DIRECTIONS: Only lines that contain the word "base" are to be returned from the data below.

DATA SUPPLIED:
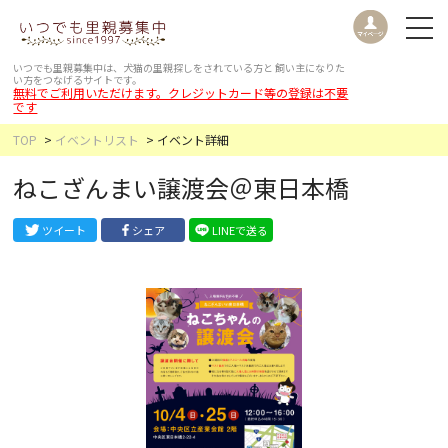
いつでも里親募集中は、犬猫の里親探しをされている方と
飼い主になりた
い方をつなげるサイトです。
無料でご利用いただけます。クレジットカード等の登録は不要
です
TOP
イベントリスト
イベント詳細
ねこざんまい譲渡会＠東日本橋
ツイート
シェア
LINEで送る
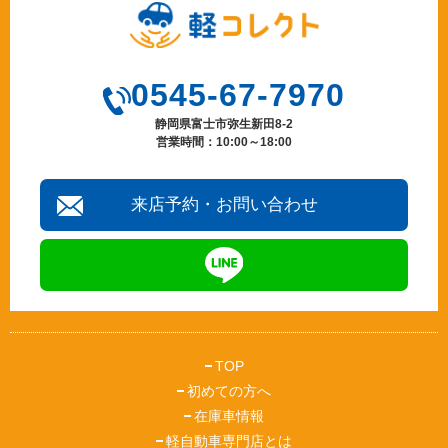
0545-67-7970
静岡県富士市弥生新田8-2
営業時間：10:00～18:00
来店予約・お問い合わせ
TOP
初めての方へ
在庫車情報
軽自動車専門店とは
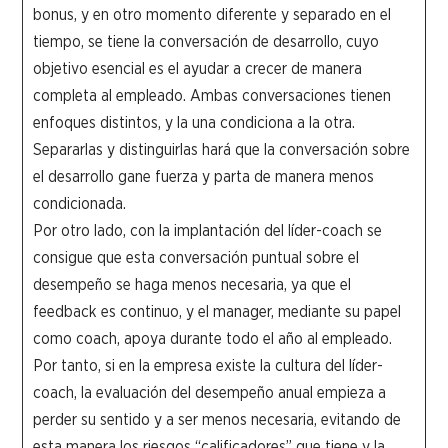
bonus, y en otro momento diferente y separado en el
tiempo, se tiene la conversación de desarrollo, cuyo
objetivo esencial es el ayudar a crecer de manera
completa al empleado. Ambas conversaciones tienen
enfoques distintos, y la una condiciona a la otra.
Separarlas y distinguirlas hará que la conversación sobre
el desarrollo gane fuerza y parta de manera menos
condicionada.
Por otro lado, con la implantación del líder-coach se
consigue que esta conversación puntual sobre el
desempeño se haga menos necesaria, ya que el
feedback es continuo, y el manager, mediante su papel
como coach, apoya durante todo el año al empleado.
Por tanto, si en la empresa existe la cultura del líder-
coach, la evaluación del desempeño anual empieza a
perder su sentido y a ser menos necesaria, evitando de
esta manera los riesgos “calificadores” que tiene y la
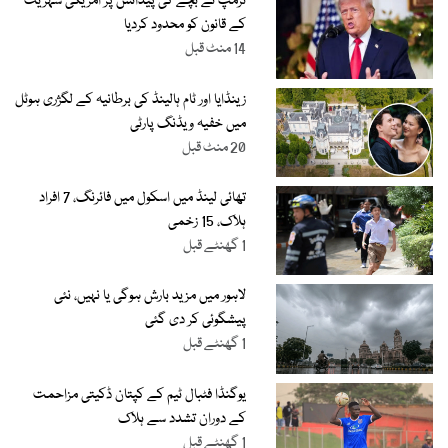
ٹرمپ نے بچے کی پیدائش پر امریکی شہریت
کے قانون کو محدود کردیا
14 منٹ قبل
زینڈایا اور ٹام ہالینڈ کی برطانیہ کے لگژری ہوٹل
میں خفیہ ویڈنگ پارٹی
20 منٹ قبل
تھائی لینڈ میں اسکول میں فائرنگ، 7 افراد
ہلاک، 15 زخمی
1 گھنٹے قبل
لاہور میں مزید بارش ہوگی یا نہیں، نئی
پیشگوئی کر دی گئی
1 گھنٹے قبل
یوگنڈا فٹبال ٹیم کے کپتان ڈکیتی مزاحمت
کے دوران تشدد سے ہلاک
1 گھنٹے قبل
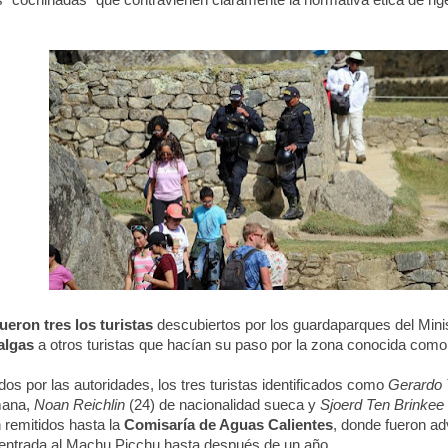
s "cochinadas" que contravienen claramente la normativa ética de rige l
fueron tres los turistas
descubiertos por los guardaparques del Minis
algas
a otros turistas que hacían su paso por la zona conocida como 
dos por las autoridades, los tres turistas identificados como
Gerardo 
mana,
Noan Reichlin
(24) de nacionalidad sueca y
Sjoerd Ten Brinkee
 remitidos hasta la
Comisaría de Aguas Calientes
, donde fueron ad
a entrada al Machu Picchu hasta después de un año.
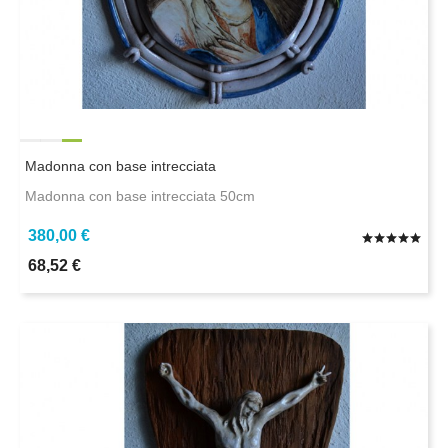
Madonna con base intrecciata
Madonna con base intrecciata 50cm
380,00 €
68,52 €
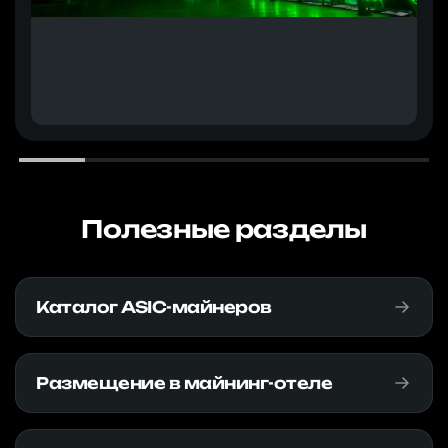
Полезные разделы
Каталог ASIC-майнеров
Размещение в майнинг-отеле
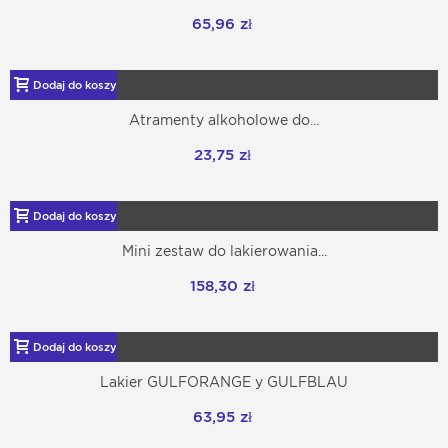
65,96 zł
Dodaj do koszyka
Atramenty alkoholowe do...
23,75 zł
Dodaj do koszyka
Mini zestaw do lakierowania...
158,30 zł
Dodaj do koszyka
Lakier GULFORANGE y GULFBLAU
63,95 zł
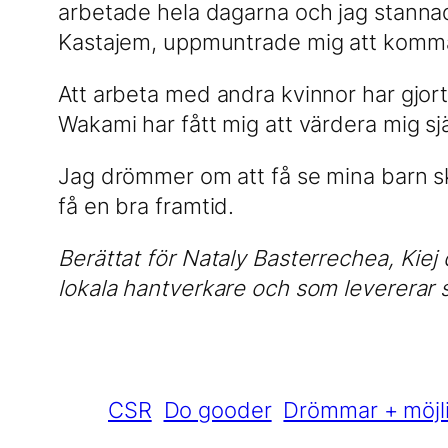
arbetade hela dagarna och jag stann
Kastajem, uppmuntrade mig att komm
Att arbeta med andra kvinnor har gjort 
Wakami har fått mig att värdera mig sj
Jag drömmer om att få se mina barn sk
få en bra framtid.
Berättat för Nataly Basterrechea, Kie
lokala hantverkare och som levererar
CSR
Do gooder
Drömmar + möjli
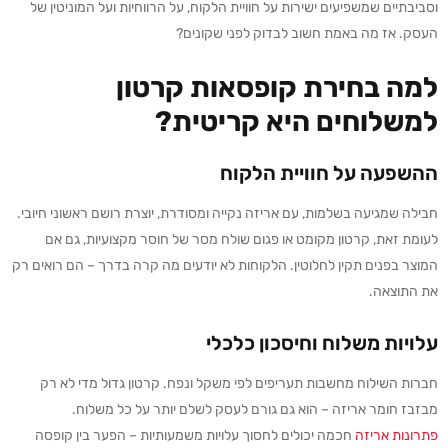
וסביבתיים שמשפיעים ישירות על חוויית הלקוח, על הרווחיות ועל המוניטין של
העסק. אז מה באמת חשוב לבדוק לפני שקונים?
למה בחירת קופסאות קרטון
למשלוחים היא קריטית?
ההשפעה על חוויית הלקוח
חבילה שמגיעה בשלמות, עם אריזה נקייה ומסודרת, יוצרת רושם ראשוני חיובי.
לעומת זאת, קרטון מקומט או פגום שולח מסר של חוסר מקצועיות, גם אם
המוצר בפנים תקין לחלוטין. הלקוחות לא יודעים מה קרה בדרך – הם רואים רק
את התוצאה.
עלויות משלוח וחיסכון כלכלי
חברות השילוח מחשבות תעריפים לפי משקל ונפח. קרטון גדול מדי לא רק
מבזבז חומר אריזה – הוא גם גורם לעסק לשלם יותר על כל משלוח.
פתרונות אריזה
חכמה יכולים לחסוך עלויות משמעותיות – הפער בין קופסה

TASK OUTPUT:
Madonna con base intrecciata
Madonna con base intrecciata 50cm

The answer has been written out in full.